» What to do
Everything from the first line of the data below through the line that contains "mars 2023|Traits microbiens" should be written out exactly, please, and nothing more; the pictures stay out.
►
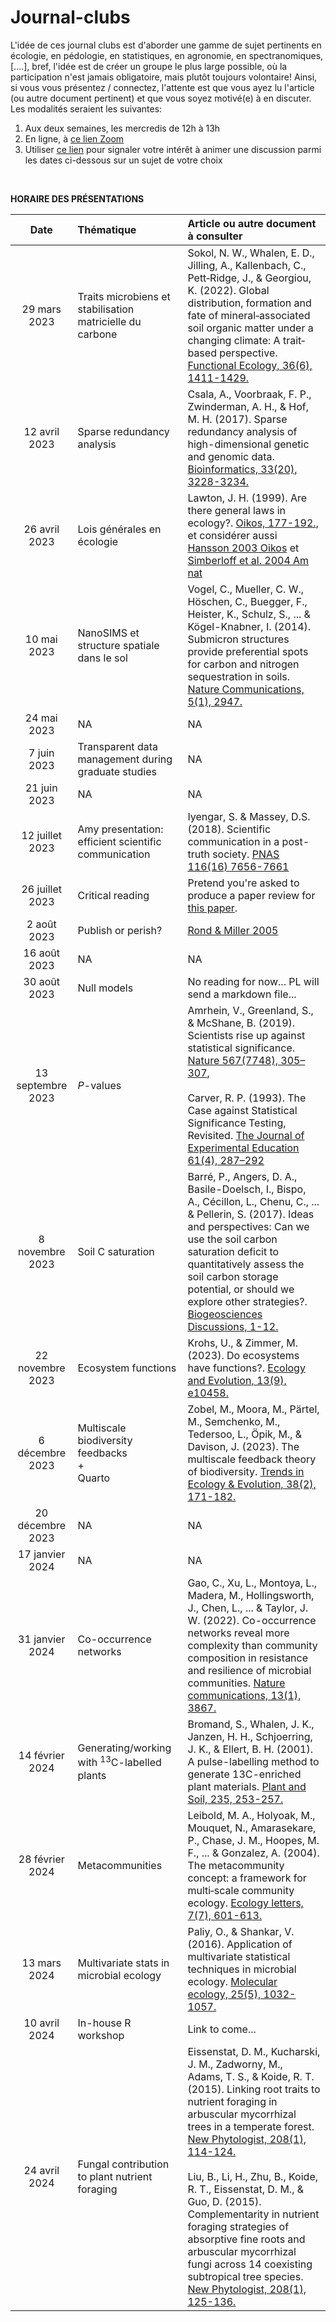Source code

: # Journal-clubs

L'idée de ces journal clubs est d'aborder une gamme de sujet pertinents en écologie, en pédologie, en statistiques, en agronomie, en spectranomiques, [....], bref, l'idée est de créer un groupe le plus large possible, où la participation n'est jamais obligatoire, mais plutôt toujours volontaire! Ainsi, si vous vous présentez / connectez, l'attente est que vous ayez lu l'article (ou autre document pertinent) et que vous soyez motivé(e) à en discuter. Les modalités seraient les suivantes:


1. Aux deux semaines, les mercredis de 12h à 13h
2. En ligne, à [ce lien Zoom](https://umontreal.zoom.us/j/89884221721?pwd=bVNVTHV1SVZOVys1NVVtLytQU2M1dz09)
3. Utiliser [ce lien](https://forms.gle/2yaCDAK7QYEc2hnx8) pour signaler votre intérêt à animer une discussion parmi les dates ci-dessous sur un sujet de votre choix

<br>

**HORAIRE DES PRÉSENTATIONS**

| Date | Thématique | Article ou autre document à consulter |
|:---:|:--------------|:---------------------------------|
|29 mars 2023|Traits microbiens et stabilisation matricielle du carbone|Sokol, N. W., Whalen, E. D., Jilling, A., Kallenbach, C., Pett‐Ridge, J., & Georgiou, K. (2022). Global distribution, formation and fate of mineral‐associated soil organic matter under a changing climate: A trait‐based perspective. [Functional Ecology, 36(6), 1411-1429.](https://doi.org/10.1111/1365-2435.14040)|
|12 avril 2023|Sparse redundancy analysis|Csala, A., Voorbraak, F. P., Zwinderman, A. H., & Hof, M. H. (2017). Sparse redundancy analysis of high-dimensional genetic and genomic data. [Bioinformatics, 33(20), 3228-3234.](https://doi.org/10.1093/bioinformatics/btx374)|
|26 avril 2023|Lois générales en écologie|Lawton, J. H. (1999). Are there general laws in ecology?. [Oikos, 177-192.](https://doi.org/10.2307/3546712), et considérer aussi [Hansson 2003 Oikos](https://doi.org/10.1034/j.1600-0706.2003.12479.x) et [Simberloff et al. 2004 Am nat](https://doi.org/10.1086/420777)|
|10 mai 2023|NanoSIMS et structure spatiale dans le sol|Vogel, C., Mueller, C. W., Höschen, C., Buegger, F., Heister, K., Schulz, S., ... & Kögel-Knabner, I. (2014). Submicron structures provide preferential spots for carbon and nitrogen sequestration in soils. [Nature Communications, 5(1), 2947.](https://www.nature.com/articles/ncomms3947)|
|24 mai 2023|NA|NA|
|7 juin 2023|Transparent data management during graduate studies|NA|
|21 juin 2023|NA|NA|
|12 juillet 2023|Amy presentation: efficient scientific communication|Iyengar, S. & Massey, D.S. (2018). Scientific communication in a post-truth society. [PNAS 116(16) 7656-7661](https://www.pnas.org/doi/full/10.1073/pnas.1805868115)|
|26 juillet 2023|Critical reading|Pretend you're asked to produce a paper review for [this paper](https://link.springer.com/article/10.1007/s00374-017-1217-x).|
|2 août 2023|Publish or perish?|[Rond & Miller 2005](https://journals.sagepub.com/doi/abs/10.1177/1056492605276850)|
|16 août 2023|NA|NA|
|30 août 2023|Null models|No reading for now... PL will send a markdown file...|
|13 septembre 2023|*P*-values|Amrhein, V., Greenland, S., & McShane, B. (2019). Scientists rise up against statistical significance. [Nature 567(7748), 305–307](https://can01.safelinks.protection.outlook.com/?url=https%3A%2F%2Fdoi.org%2F10.1038%2Fd41586-019-00857-9&data=05%7C01%7Cpierre-luc.chagnon%40agr.gc.ca%7Cee0253071d654a5ed57208dbafa1800a%7C9da98bb118574cc387519a49e35d24cd%7C0%7C0%7C638296880403598305%7CUnknown%7CTWFpbGZsb3d8eyJWIjoiMC4wLjAwMDAiLCJQIjoiV2luMzIiLCJBTiI6Ik1haWwiLCJXVCI6Mn0%3D%7C3000%7C%7C%7C&sdata=tF%2BVgS9Lvln6wQfq%2FbAGY%2BvK6ss4O87DI6lmPK8YzRI%3D&reserved=0), <br><br> Carver, R. P. (1993). The Case against Statistical Significance Testing, Revisited. [The Journal of Experimental Education 61(4), 287–292](https://can01.safelinks.protection.outlook.com/?url=http%3A%2F%2Fwww.jstor.org%2Fstable%2F20152382&data=05%7C01%7Cpierre-luc.chagnon%40agr.gc.ca%7Cb82f0c83b52b4e05ae2808dbaf0b4604%7C9da98bb118574cc387519a49e35d24cd%7C0%7C0%7C638296235175995413%7CUnknown%7CTWFpbGZsb3d8eyJWIjoiMC4wLjAwMDAiLCJQIjoiV2luMzIiLCJBTiI6Ik1haWwiLCJXVCI6Mn0%3D%7C3000%7C%7C%7C&sdata=zIXV2Ku2Gw94pt0lTbYFZpY0hgKdbkH5%2BwZw2mTgpI0%3D&reserved=0)|
|8 novembre 2023|Soil C saturation|Barré, P., Angers, D. A., Basile-Doelsch, I., Bispo, A., Cécillon, L., Chenu, C., ... & Pellerin, S. (2017). Ideas and perspectives: Can we use the soil carbon saturation deficit to quantitatively assess the soil carbon storage potential, or should we explore other strategies?. [Biogeosciences Discussions, 1-12.](https://bg.copernicus.org/preprints/bg-2017-395/)|
|22 novembre 2023|Ecosystem functions|Krohs, U., & Zimmer, M. (2023). Do ecosystems have functions?. [Ecology and Evolution, 13(9), e10458.](https://doi.org/10.1002/ece3.10458)|
|6 décembre 2023|Multiscale biodiversity feedbacks <br> + <br> Quarto|Zobel, M., Moora, M., Pärtel, M., Semchenko, M., Tedersoo, L., Öpik, M., & Davison, J. (2023). The multiscale feedback theory of biodiversity. [Trends in Ecology & Evolution, 38(2), 171-182.](https://doi.org/10.1016/j.tree.2022.09.008)|
|20 décembre 2023|NA|NA|
|17 janvier 2024|NA|NA|
|31 janvier 2024|Co-occurrence networks|Gao, C., Xu, L., Montoya, L., Madera, M., Hollingsworth, J., Chen, L., ... & Taylor, J. W. (2022). Co-occurrence networks reveal more complexity than community composition in resistance and resilience of microbial communities. [Nature communications, 13(1), 3867.](https://doi.org/10.1038/s41467-022-31343-y)|
|14 février 2024|Generating/working with <sup>13</sup>C-labelled plants|Bromand, S., Whalen, J. K., Janzen, H. H., Schjoerring, J. K., & Ellert, B. H. (2001). A pulse-labelling method to generate 13C-enriched plant materials. [Plant and Soil, 235, 253-257.](https://doi.org/10.1023/A:1011922103323)|
|28 février 2024|Metacommunities|Leibold, M. A., Holyoak, M., Mouquet, N., Amarasekare, P., Chase, J. M., Hoopes, M. F., ... & Gonzalez, A. (2004). The metacommunity concept: a framework for multi‐scale community ecology. [Ecology letters, 7(7), 601-613.](https://doi.org/10.1111/j.1461-0248.2004.00608.x)|
|13 mars 2024|Multivariate stats in microbial ecology|Paliy, O., & Shankar, V. (2016). Application of multivariate statistical techniques in microbial ecology. [Molecular ecology, 25(5), 1032-1057.](https://doi.org/10.1111/mec.13536)|
|10 avril 2024|In-house R workshop|Link to come...|
|24 avril 2024|Fungal contribution to plant nutrient foraging|Eissenstat, D. M., Kucharski, J. M., Zadworny, M., Adams, T. S., & Koide, R. T. (2015). Linking root traits to nutrient foraging in arbuscular mycorrhizal trees in a temperate forest. [New Phytologist, 208(1), 114-124.](https://doi.org/10.1111/nph.13451) <br><br> Liu, B., Li, H., Zhu, B., Koide, R. T., Eissenstat, D. M., & Guo, D. (2015). Complementarity in nutrient foraging strategies of absorptive fine roots and arbuscular mycorrhizal fungi across 14 coexisting subtropical tree species. [New Phytologist, 208(1), 125-136.](https://doi.org/10.1111/nph.13434)|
◄
» Exercise result
Source code

: # Journal-clubs

L'idée de ces journal clubs est d'aborder une gamme de sujet pertinents en écologie, en pédologie, en statistiques, en agronomie, en spectranomiques, [....], bref, l'idée est de créer un groupe le plus large possible, où la participation n'est jamais obligatoire, mais plutôt toujours volontaire! Ainsi, si vous vous présentez / connectez, l'attente est que vous ayez lu l'article (ou autre document pertinent) et que vous soyez motivé(e) à en discuter. Les modalités seraient les suivantes:


1. Aux deux semaines, les mercredis de 12h à 13h
2. En ligne, à [ce lien Zoom](https://umontreal.zoom.us/j/89884221721?pwd=bVNVTHV1SVZOVys1NVVtLytQU2M1dz09)
3. Utiliser [ce lien](https://forms.gle/2yaCDAK7QYEc2hnx8) pour signaler votre intérêt à animer une discussion parmi les dates ci-dessous sur un sujet de votre choix

<br>

**HORAIRE DES PRÉSENTATIONS**

| Date | Thématique | Article ou autre document à consulter |
|:---:|:--------------|:---------------------------------|
|29 mars 2023|Traits microbiens et stabilisation matricielle du carbone|Sokol, N. W., Whalen, E. D., Jilling, A., Kallenbach, C., Pett‐Ridge, J., & Georgiou, K. (2022). Global distribution, formation and fate of mineral‐associated soil organic matter under a changing climate: A trait‐based perspective. [Functional Ecology, 36(6), 1411-1429.](https://doi.org/10.1111/1365-2435.14040)|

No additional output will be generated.